━━━ Dataset content ━━━

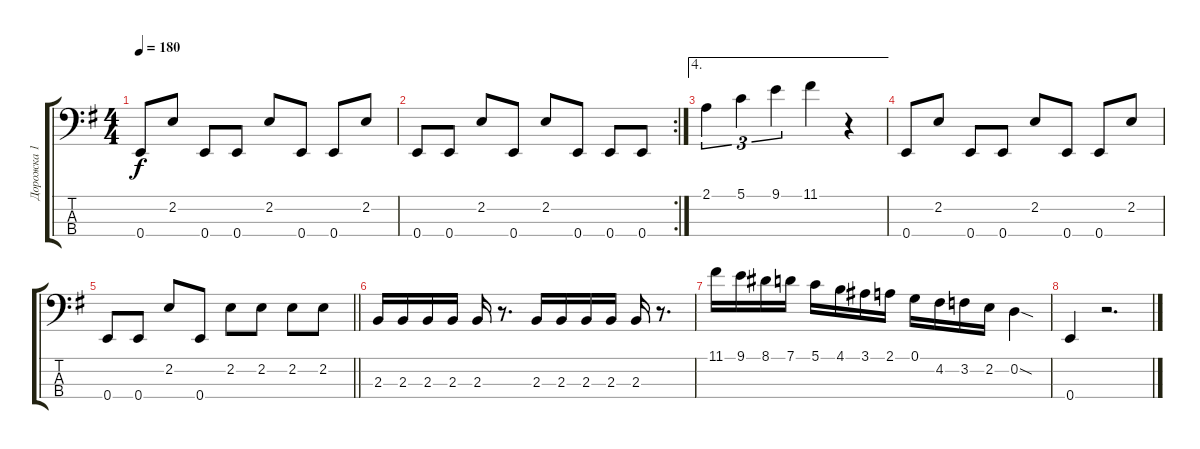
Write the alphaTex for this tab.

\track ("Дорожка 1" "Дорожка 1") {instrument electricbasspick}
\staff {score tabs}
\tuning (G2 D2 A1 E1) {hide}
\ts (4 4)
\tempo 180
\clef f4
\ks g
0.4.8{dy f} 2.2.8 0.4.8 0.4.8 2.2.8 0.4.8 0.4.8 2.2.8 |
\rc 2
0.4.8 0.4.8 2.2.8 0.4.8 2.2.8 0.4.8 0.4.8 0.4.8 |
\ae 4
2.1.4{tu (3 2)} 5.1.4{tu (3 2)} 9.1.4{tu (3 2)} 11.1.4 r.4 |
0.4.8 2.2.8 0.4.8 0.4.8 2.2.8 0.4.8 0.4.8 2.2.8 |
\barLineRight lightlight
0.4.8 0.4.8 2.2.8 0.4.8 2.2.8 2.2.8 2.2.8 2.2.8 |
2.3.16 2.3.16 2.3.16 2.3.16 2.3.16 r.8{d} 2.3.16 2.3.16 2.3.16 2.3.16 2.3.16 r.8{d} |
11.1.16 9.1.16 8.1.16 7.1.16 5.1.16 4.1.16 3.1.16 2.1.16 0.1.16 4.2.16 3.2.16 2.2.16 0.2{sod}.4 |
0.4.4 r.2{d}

━━━
━━━ Dataset content ━━━

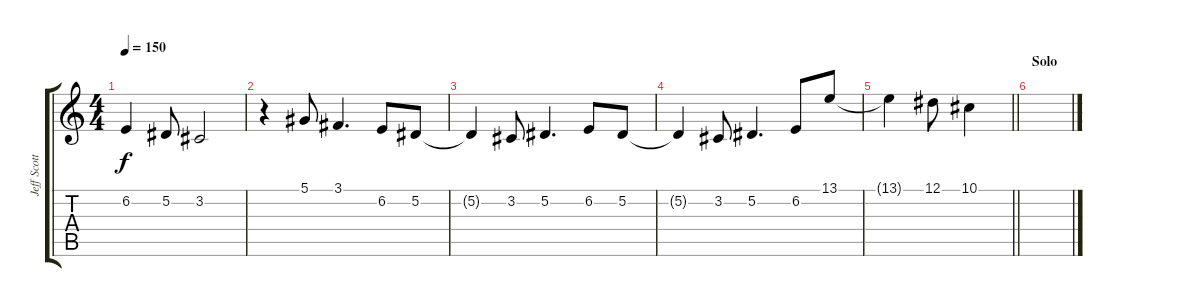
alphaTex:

━━━

◆ Written request: Please list every line of the data above that contains the string "alphaTex".

◆ Response to the task:
Write the alphaTex for this tab.
alphaTex:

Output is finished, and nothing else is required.